If King Kong was a product of the Great Depression, Godzilla embodied the worst nightmares of the post-WWII nuclear age.  The original movie was released in 1954, not a decade after Hiroshima and Nagasaki, and the very same year of the disastrous US detonation of a hydrogen bomb at the Bikini Atoll.

In the movie, Godzilla emerges from the sea as a prehistoric creature mutated into an enormous monster due to an underwater nuclear test gone wrong.  The name of the monster combines the Japanese words for gorilla and whale, a typical trope of ancient mythical beast, and the analogies extend to local legends involving the sacrifice of young virgins.  The story follows the giant lizard-like animal along its path from the shores of the fictional Odo Island in southern Japan all the way to Tokyo.  And that's where the fun begins.

**Chart analysis data:**
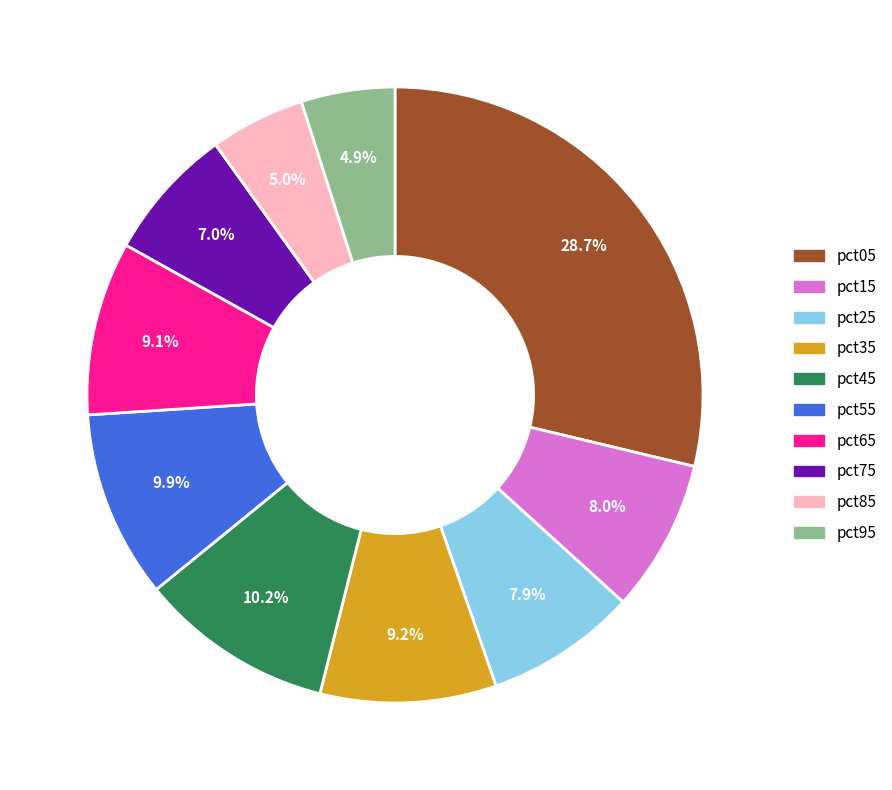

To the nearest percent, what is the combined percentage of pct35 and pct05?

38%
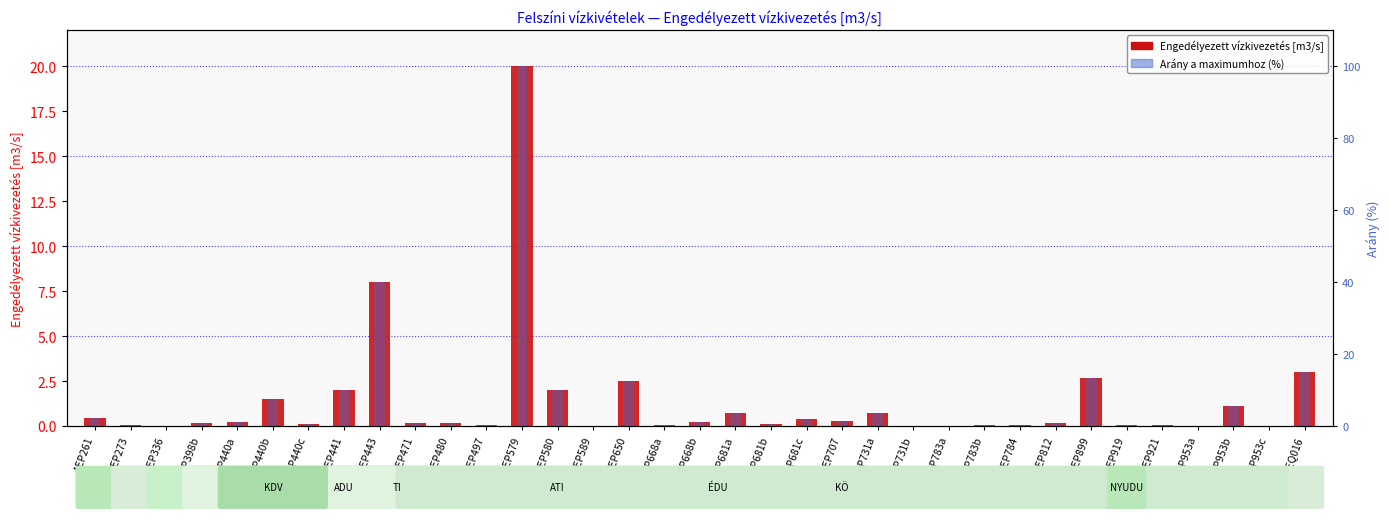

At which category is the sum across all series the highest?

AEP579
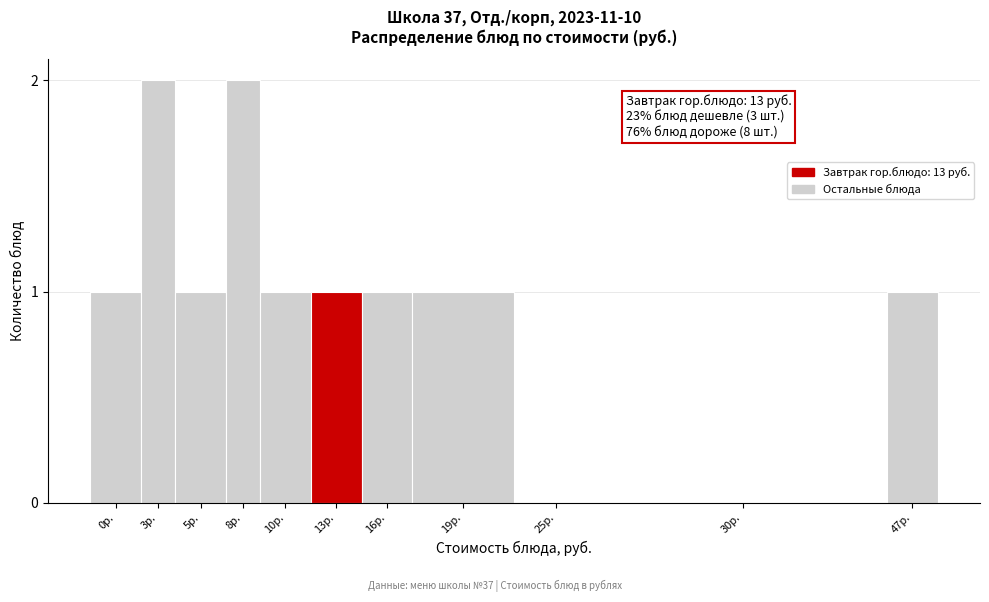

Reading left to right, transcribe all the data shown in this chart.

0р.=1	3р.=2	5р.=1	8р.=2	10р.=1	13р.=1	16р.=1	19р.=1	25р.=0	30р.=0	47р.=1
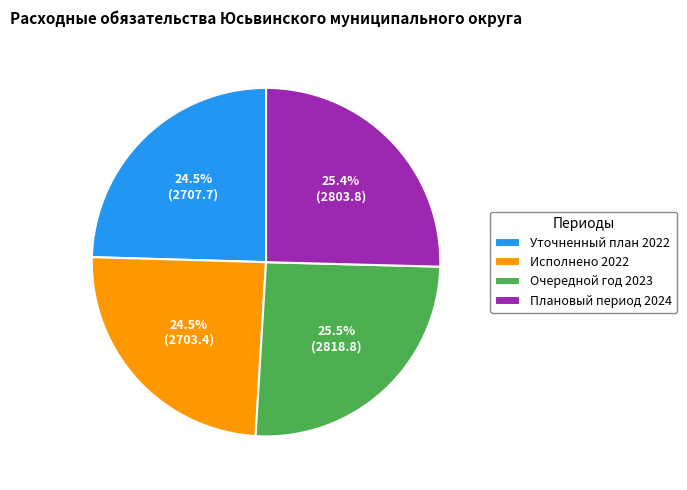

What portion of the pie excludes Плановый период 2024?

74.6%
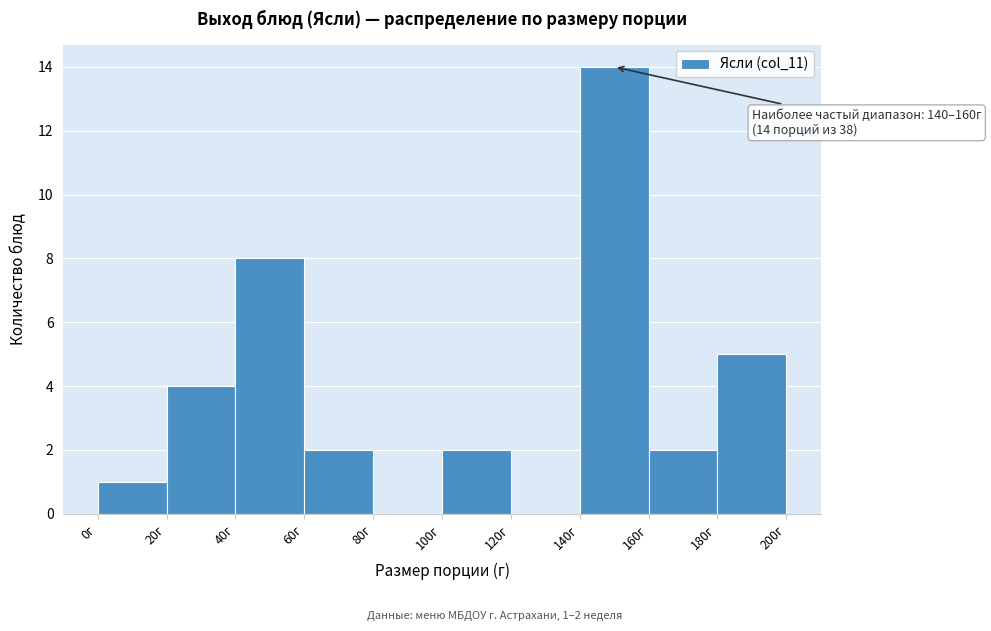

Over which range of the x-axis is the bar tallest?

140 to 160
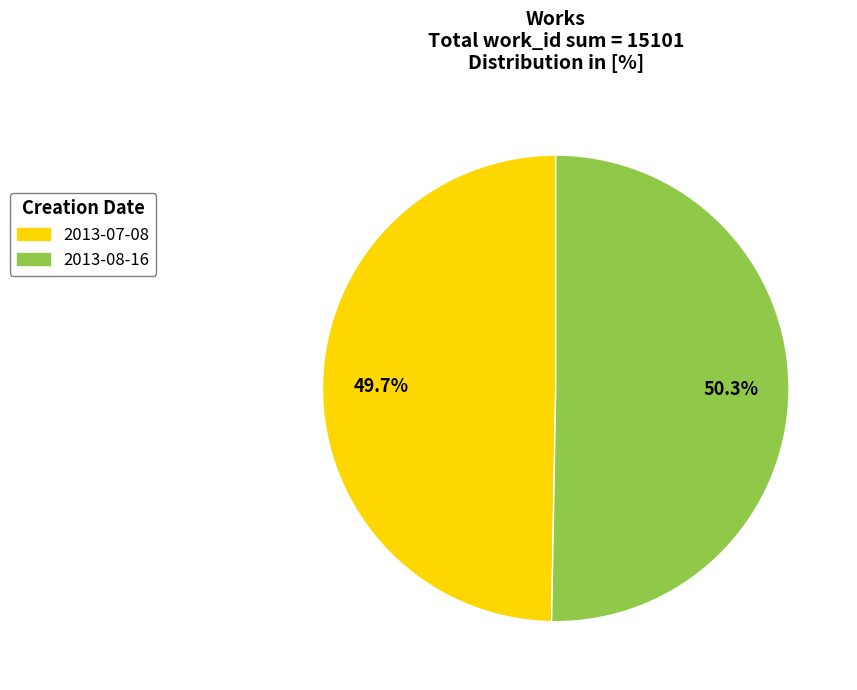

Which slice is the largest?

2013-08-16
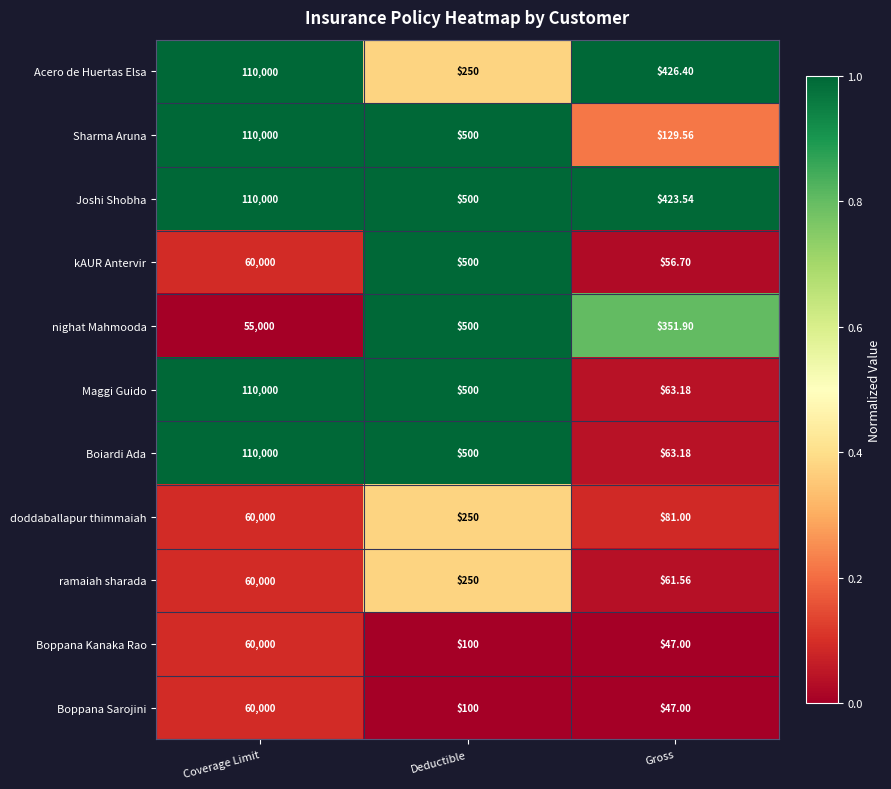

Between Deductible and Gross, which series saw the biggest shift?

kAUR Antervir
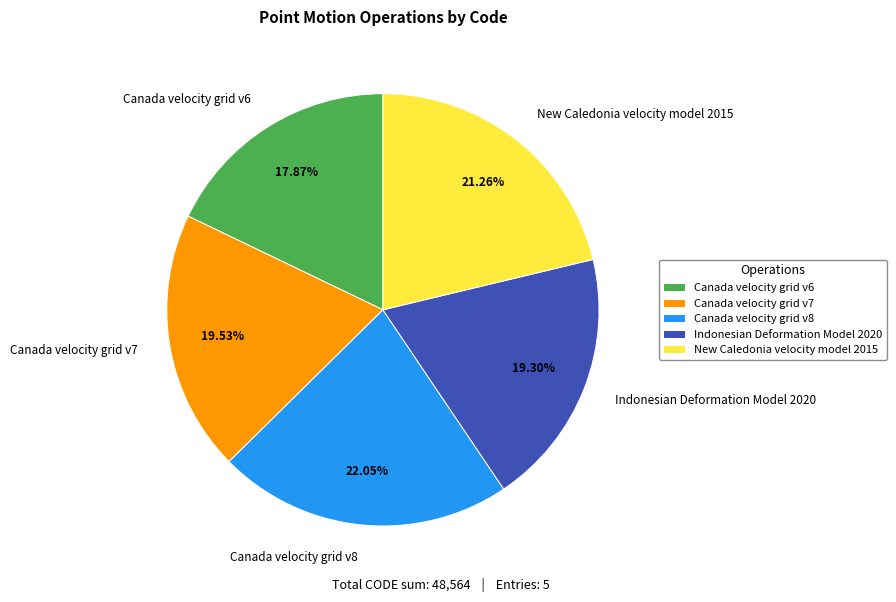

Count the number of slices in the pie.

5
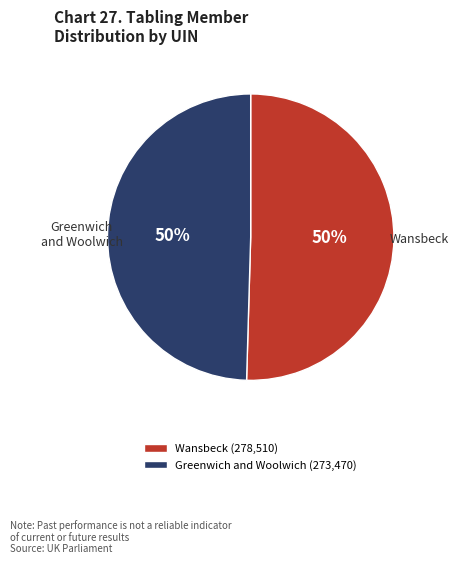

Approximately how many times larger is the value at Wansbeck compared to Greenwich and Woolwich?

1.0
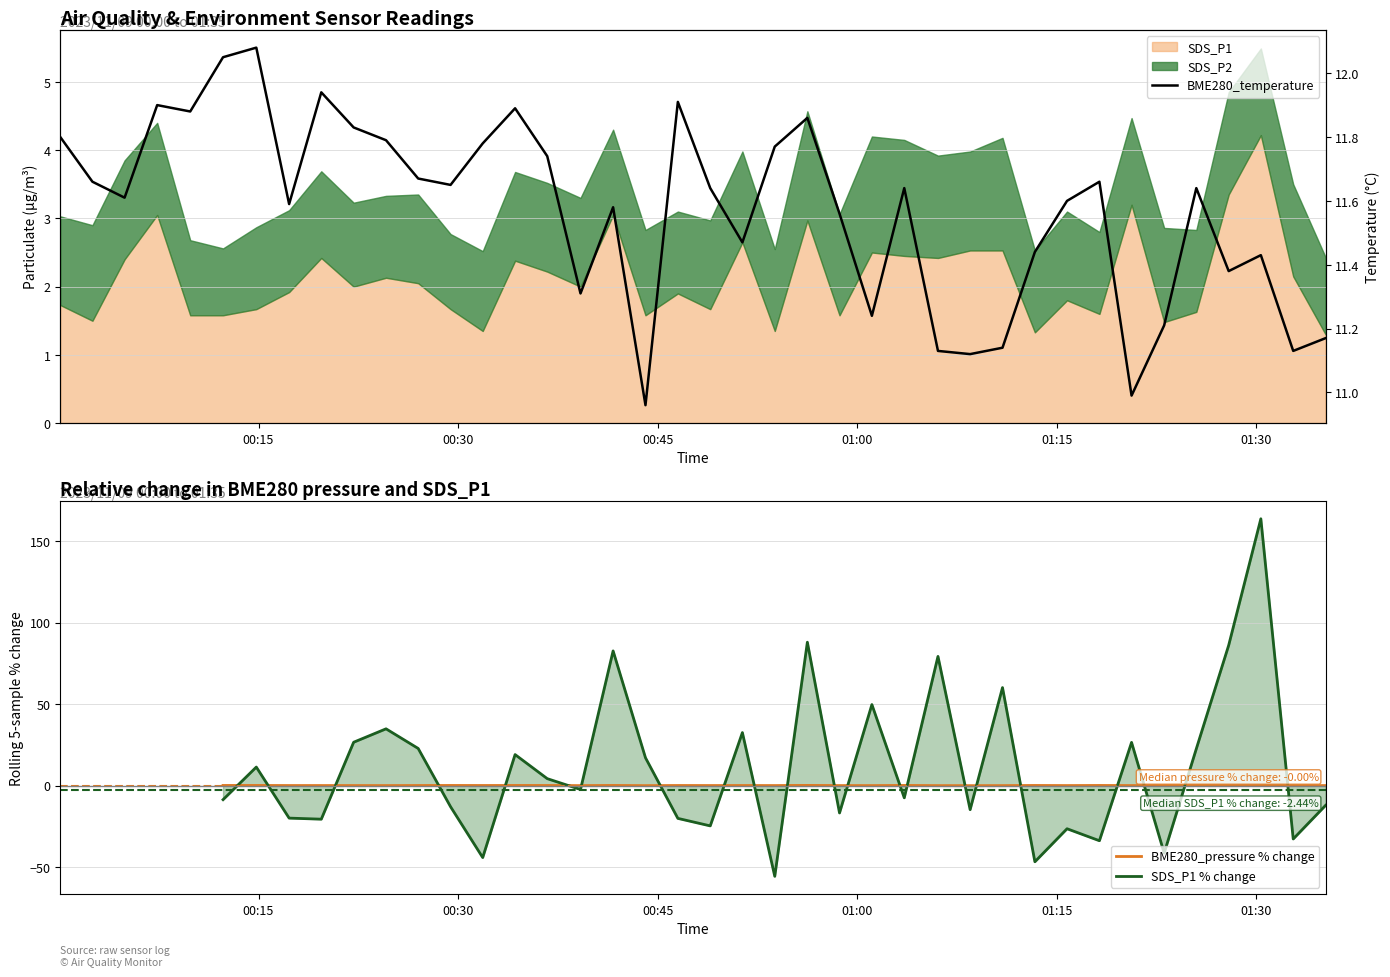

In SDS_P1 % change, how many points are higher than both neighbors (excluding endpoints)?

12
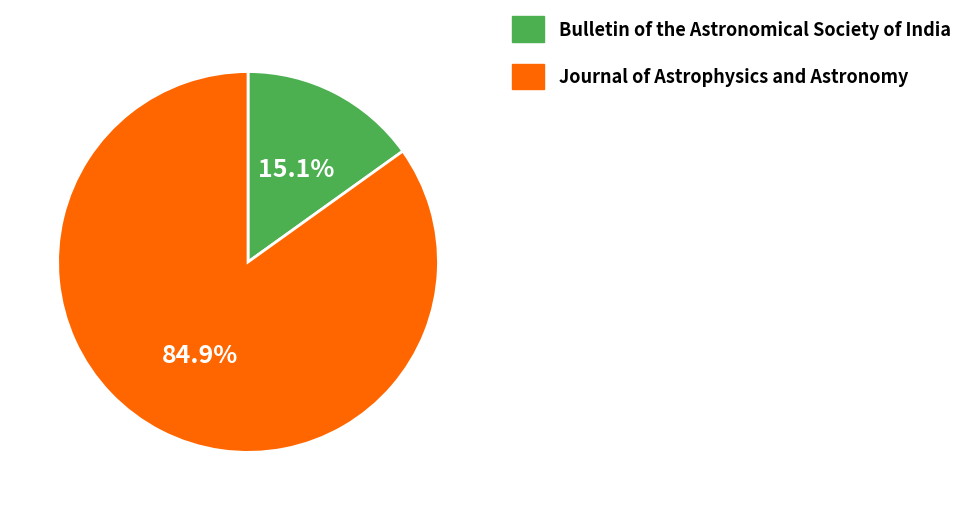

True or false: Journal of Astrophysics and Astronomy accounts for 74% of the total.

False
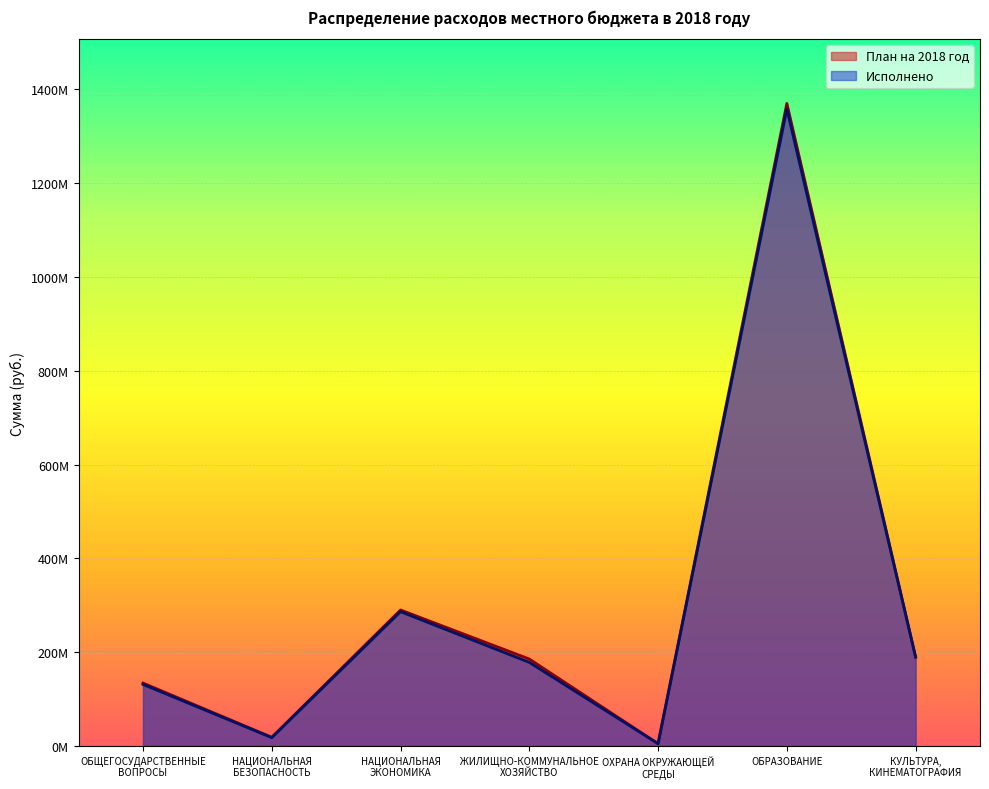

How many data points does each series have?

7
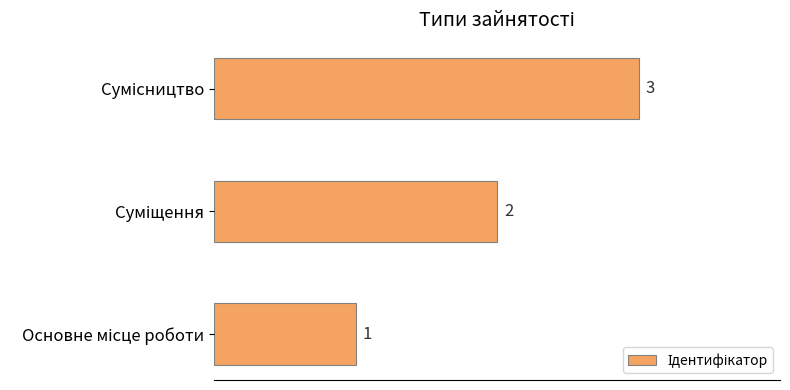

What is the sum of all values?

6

**Problem A:** Duplicate the Godzilla passage between "If King Kong" and "the fun begins.", inclusive.
**Problem B:** According to the Godzilla passage, which two Japanese words are combined in the monster's name?
**Problem C:** Take the Godzilla passage further, picking up after its final sentence.

**Written answer A:**
If King Kong was a product of the Great Depression, Godzilla embodied the worst nightmares of the post-WWII nuclear age.  The original movie was released in 1954, not a decade after Hiroshima and Nagasaki, and the very same year of the disastrous US detonation of a hydrogen bomb at the Bikini Atoll.

In the movie, Godzilla emerges from the sea as a prehistoric creature mutated into an enormous monster due to an underwater nuclear test gone wrong.  The name of the monster combines the Japanese words for gorilla and whale, a typical trope of ancient mythical beast, and the analogies extend to local legends involving the sacrifice of young virgins.  The story follows the giant lizard-like animal along its path from the shores of the fictional Odo Island in southern Japan all the way to Tokyo.  And that's where the fun begins.

**Written answer B:** The Japanese words for gorilla and whale.

**Written answer C:**
The city prepares for the monster with a 50,000-volt defensive line strung along Tokyo Bay on 40-foot high-towers.  Although the electric barrier is no match for the melting power of Godzilla's atomic breath, this memorable image may count as the first mega-project of the Japanese Metabolists and, at the risk of sounding completely ridiculous, maybe even as a precedent for Kenzo Tange's 1960 legendary proposal for Tokyo Bay.

(Before you begin to dismiss all this as the nonsense that it is, let me remind you that the circulation lines in Tange's project were also meant to hover about 40 meters above the water and that the buildings would have had roughly the same height as Godzilla... and long tails.)